+++ Dataset rows
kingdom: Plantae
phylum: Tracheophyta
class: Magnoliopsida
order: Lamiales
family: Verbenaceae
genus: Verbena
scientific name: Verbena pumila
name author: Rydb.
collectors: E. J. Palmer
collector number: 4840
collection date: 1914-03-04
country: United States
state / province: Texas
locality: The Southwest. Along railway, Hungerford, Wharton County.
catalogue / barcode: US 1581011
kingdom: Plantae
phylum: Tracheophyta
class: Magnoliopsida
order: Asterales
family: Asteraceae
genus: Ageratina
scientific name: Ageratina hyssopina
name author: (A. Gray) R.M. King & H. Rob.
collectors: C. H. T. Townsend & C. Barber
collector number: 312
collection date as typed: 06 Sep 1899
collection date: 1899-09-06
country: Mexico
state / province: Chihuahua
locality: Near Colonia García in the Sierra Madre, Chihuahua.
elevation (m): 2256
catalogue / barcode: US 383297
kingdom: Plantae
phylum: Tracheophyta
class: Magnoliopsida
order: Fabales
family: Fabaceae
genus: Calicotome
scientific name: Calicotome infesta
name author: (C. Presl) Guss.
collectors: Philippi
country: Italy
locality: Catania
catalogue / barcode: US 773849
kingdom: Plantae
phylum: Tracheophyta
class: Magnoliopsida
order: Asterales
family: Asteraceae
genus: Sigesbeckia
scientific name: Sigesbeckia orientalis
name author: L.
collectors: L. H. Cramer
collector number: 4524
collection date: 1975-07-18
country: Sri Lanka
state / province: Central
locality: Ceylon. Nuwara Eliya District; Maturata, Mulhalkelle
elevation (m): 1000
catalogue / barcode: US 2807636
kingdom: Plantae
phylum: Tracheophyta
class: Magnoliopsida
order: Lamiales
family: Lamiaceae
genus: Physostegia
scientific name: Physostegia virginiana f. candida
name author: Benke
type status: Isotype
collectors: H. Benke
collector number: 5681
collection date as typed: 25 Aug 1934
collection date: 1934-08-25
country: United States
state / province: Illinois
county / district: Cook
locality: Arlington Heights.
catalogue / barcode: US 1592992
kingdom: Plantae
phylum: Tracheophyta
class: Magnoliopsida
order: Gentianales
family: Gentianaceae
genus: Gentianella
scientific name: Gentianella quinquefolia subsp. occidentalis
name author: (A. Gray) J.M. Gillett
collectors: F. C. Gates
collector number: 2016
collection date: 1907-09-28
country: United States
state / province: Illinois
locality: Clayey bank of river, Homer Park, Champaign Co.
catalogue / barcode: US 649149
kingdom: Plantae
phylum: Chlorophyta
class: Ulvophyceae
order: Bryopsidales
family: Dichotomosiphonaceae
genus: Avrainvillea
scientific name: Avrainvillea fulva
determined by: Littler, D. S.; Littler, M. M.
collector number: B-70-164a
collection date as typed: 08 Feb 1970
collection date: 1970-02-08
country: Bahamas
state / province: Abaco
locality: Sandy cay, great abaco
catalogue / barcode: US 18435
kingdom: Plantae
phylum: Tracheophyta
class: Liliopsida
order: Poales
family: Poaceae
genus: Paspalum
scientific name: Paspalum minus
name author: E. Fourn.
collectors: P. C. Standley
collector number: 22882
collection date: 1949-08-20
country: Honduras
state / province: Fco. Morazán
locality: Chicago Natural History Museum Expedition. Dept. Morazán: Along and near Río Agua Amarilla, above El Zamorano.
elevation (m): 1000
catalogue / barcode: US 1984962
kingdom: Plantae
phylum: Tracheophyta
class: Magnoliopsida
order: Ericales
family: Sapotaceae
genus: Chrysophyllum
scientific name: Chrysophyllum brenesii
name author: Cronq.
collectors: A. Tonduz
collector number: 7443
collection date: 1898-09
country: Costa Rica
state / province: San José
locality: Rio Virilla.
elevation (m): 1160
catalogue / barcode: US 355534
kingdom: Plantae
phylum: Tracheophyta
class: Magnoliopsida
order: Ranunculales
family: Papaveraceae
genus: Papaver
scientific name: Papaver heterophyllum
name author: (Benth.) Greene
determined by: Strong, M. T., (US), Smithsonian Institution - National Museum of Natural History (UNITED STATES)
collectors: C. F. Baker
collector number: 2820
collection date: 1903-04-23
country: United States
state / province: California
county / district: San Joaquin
++++++
■ To be done: Collect every line of the entries above that contains the word "family".

■ Result:
family: Verbenaceae
family: Asteraceae
family: Fabaceae
family: Asteraceae
family: Lamiaceae
family: Gentianaceae
family: Dichotomosiphonaceae
family: Poaceae
family: Sapotaceae
family: Papaveraceae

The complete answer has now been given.